Organized Chaos Reigns at Bil, the Alterna-TED

The annual TED (Technology, Entertainment and Design) conference in Monterey, Calif. is a terrific, mind-expanding experience for all who attend. Or so I’ve heard: The $6,000 price tag has, so far, kept it well out of my reach. That’s why I checked out the Bil Conference, also in Monterey, a free, t
Dylan Tweney 1 min read

The annual TED (Technology, Entertainment and Design) conference in Monterey, Calif. is a terrific, mind-expanding experience for all who attend. Or so I’ve heard: The $6,000 price tag has, so far, kept it well out of my reach. That’s why I checked out the Bil Conference, also in Monterey, a free, two-day, open-ended un-conference whose organizers cast it as a kind of complement to TED.

At Bil, as at other un-conferences, the agenda was set by whoever shows up. If you wanted to present on any topic, you just added your name to the wiki and to the whiteboard, then got on stage at the scheduled time. With that kind of event, everything depends on who shows up, and it seemed clear that the Bil crowd was an interesting, talented, passionate group of people with a keen interest in applying scientific and technological ideas to areas as diverse as transportation, security, art, body modification, life extension, and computer programming.

I organized two small sideshows. One was a half-hour of experimentation with kids, where we made two kinds of slime from recipes in Mark Frauenfelder’s excellent book, The Mad Professor: Concoct Extremely Weird Science Projects. The other was a twenty-minute discussion about open source journalism, in which I talked about some of the crowdsourcing experiments we have been doing at Wired.com in the past year. I also collected some interesting suggestions about what we could be doing (finding ways to encourage editors on our How-To Wiki, playing with new data visualization tools) and what kinds of tasks crowdsourcing is best suited to (sifting through large data sets, generating original content from people’s personal experiences and/or creativity).

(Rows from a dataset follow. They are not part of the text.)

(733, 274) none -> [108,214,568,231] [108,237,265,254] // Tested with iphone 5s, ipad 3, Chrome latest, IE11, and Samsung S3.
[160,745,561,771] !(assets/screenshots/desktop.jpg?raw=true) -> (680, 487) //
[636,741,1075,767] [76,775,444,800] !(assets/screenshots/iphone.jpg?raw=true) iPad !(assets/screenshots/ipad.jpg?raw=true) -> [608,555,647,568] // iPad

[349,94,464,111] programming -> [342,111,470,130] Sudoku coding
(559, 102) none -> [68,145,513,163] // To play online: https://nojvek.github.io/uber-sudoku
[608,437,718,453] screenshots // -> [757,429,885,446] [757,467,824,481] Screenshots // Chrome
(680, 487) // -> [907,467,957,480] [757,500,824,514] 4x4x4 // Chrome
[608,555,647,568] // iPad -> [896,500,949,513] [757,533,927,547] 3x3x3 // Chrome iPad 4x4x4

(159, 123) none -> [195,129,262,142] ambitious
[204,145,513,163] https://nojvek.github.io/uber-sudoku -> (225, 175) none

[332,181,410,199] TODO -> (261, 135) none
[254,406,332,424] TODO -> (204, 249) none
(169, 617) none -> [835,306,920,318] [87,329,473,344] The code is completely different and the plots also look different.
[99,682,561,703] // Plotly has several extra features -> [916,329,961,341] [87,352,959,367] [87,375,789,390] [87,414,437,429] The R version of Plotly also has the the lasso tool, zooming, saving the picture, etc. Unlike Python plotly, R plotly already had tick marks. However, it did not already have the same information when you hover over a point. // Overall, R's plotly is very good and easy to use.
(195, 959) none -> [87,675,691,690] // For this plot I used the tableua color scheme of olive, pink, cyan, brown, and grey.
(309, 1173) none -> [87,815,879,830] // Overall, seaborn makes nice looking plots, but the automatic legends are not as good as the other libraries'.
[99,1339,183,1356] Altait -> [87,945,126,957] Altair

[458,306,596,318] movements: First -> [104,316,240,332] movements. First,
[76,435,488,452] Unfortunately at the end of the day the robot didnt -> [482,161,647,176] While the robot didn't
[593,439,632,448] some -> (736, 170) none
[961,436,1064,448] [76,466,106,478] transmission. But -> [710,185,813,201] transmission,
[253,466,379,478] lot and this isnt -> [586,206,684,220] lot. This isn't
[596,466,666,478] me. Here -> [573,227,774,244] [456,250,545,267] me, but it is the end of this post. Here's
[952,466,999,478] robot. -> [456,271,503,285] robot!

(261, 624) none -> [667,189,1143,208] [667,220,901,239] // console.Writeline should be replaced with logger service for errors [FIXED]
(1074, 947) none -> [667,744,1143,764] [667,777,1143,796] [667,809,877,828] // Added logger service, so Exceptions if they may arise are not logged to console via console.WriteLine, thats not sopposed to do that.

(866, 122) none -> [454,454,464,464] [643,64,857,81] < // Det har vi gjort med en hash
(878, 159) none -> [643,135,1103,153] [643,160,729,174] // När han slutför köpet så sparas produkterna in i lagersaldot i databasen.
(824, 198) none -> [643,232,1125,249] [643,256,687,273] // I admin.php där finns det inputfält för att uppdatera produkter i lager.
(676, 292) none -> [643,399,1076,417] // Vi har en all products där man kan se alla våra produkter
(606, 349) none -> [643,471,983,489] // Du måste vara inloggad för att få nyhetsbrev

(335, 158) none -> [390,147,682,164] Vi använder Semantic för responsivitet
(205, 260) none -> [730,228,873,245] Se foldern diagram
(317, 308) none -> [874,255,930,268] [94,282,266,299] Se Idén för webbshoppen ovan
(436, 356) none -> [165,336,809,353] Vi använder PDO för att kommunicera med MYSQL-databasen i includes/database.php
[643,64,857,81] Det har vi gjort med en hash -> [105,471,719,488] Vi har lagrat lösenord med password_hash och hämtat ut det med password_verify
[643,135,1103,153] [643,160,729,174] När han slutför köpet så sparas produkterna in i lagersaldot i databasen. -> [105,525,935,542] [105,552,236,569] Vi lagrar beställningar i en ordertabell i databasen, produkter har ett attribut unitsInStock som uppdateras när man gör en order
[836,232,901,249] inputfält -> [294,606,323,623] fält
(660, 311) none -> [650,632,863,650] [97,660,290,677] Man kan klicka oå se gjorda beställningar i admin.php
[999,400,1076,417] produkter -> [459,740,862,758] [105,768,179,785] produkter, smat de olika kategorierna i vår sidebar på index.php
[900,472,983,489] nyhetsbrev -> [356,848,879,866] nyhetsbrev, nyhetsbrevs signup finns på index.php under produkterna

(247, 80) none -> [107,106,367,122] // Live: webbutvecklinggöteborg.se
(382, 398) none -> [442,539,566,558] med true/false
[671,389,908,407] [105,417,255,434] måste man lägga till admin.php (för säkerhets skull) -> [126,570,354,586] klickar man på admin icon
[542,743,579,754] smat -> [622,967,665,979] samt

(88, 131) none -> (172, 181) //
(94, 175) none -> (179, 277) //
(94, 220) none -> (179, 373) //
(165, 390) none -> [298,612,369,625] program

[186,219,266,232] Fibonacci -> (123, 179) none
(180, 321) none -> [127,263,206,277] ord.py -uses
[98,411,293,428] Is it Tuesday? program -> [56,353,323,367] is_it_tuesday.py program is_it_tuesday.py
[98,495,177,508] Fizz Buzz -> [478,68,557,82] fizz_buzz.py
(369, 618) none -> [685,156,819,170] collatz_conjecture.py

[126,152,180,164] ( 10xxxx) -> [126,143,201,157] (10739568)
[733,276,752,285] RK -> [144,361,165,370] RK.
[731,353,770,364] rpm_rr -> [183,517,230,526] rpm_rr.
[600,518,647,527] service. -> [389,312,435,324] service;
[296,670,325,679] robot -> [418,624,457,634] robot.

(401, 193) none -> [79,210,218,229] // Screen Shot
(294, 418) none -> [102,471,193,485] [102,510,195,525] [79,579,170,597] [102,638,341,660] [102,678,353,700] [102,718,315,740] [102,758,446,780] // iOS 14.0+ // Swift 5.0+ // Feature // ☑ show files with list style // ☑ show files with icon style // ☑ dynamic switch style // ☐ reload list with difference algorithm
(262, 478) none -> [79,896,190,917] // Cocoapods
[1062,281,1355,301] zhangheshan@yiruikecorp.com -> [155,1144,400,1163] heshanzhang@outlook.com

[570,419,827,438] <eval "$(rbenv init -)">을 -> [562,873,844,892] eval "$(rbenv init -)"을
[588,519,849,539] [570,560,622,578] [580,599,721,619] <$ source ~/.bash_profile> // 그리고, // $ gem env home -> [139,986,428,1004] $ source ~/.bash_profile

Unfortunately I didn’t get to attend many other sessions, due to my family schedule. (Other than the kids’ experimentation session I organized, Bil was not especially kid-friendly.) The ones I did hear were terrific, including a great presentation on educating gifted children by KV Fitzpatrick, a presentation on how to be a successful heretic by anti-ageing researcher Aubrey de Grey, and an interesting discussion of business lessons you can learn from social insects by Mark Fitzsimmons.